(Items from a dataset)
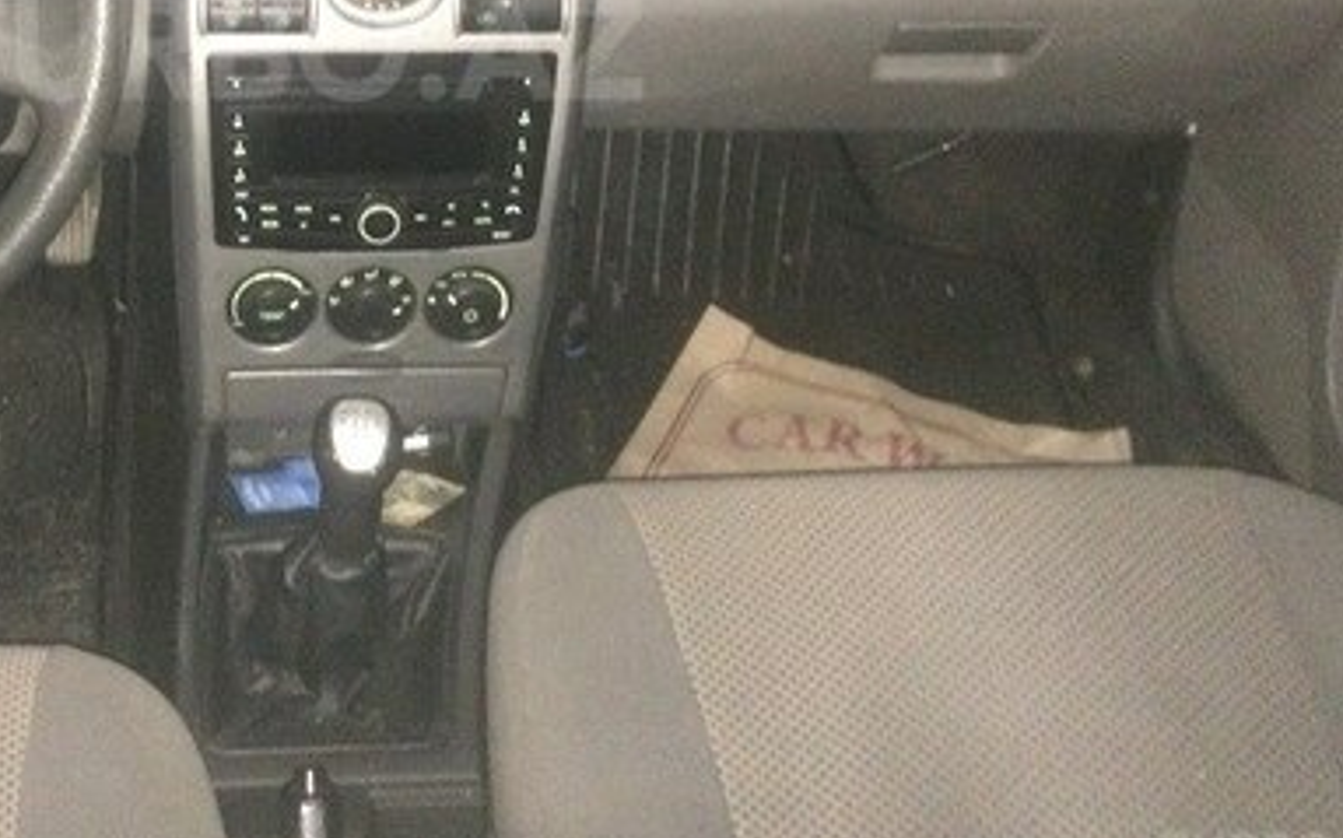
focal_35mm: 53
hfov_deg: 37.0
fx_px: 1939
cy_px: 47
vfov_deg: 23.6
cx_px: 284
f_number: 2.2
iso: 500
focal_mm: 4.15
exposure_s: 1/17
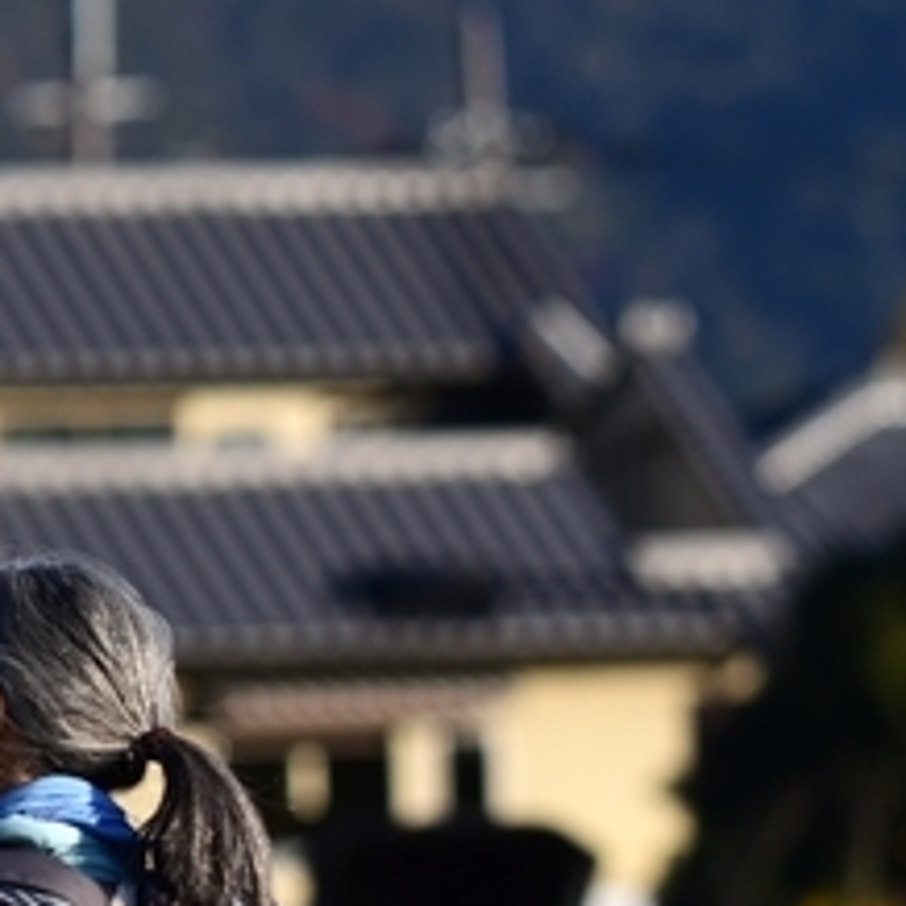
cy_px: 765
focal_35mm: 631
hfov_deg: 2.8
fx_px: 18685
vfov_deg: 2.8
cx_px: 1500
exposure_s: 1/1250
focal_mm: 135
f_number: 3.5
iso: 100
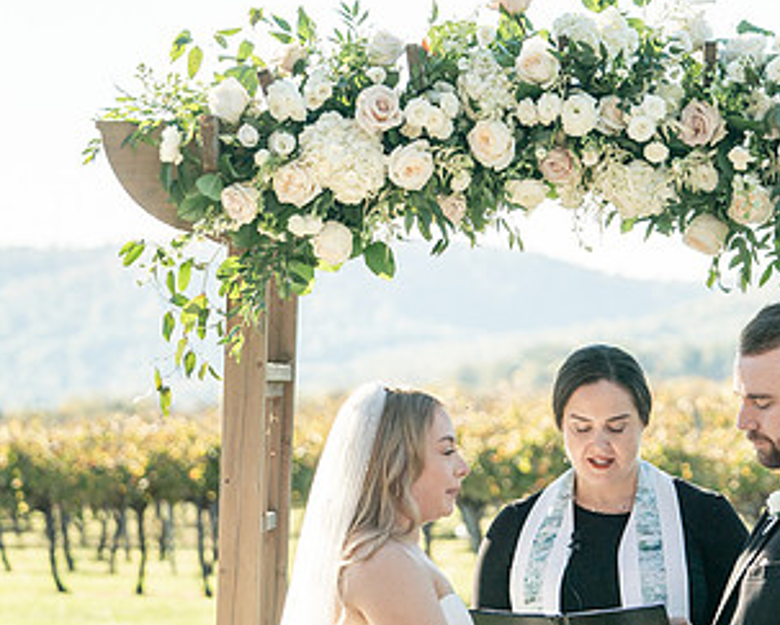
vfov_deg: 7.8
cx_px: 571
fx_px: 4598
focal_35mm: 199
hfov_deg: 9.7
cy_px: 277
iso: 100
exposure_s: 1/1000
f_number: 4
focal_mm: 90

• _TASK REQUIREMENTS_
Copy exactly the lines from the one containing "exposure_s: 1/17" to the end of the records, both included, and leave the pictures out.

• _RESULT FOR THIS TASK_
exposure_s: 1/17
cy_px: 765
focal_35mm: 631
hfov_deg: 2.8
fx_px: 18685
vfov_deg: 2.8
cx_px: 1500
exposure_s: 1/1250
focal_mm: 135
f_number: 3.5
iso: 100
vfov_deg: 7.8
cx_px: 571
fx_px: 4598
focal_35mm: 199
hfov_deg: 9.7
cy_px: 277
iso: 100
exposure_s: 1/1000
f_number: 4
focal_mm: 90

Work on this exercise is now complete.